Dan Black stood in his Manhattan-sized kitchen, and for the third time that evening, waited for the kettle to boil.
‘A watched pot never boils’, his mother would have said, but he didn’t like to leave the kitchen when the gas was on, not with Jonny wandering around and playing with everything he could get his fingers on.
And if he was being honest, some of his guests in the living room were a little… unsettling.
After that Saturday afternoon, he hadn’t expected Asher to show up again, not really. Five years without much of a word had felt like an eternity, even with the all-present Facebook keeping them in touch.

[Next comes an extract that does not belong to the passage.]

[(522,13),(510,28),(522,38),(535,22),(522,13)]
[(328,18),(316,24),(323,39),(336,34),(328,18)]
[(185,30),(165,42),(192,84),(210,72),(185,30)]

But then a text message from nowhere - ‘can we meet up? I’ll buy us some beers -Ash.’
And so they had met in a bar downtown, and, a little cautiously, renewed their friendship.
There had been something different about Asher in that meeting, and not just the missing hand that Dan hadn’t dared ask about - something deep and dark, lurking beneath his eyes, a greater seriousness than he had ever seen before.
“The daughter became the mother,” was all Asher would say about it, and laughed a little hollowly.
Not that Dan himself had been fully present in the conversation. Since the day of the ‘earthquake’, nothing had been quite right in his mind. He could have sworn that he remembered witnessing a sanity-defying serpent rise up from the Hudson, serrated teeth like swords, black poisonous spines, mile-long coils spreading and wrapping themselves around the city, people screaming and dying as the world crumbled around them.
But no one said a word about it - no one seemed to remember but him, and then only in the dark of night, when nightmares would find their way into his dreams.
No, Dan hadn’t been himself for a while.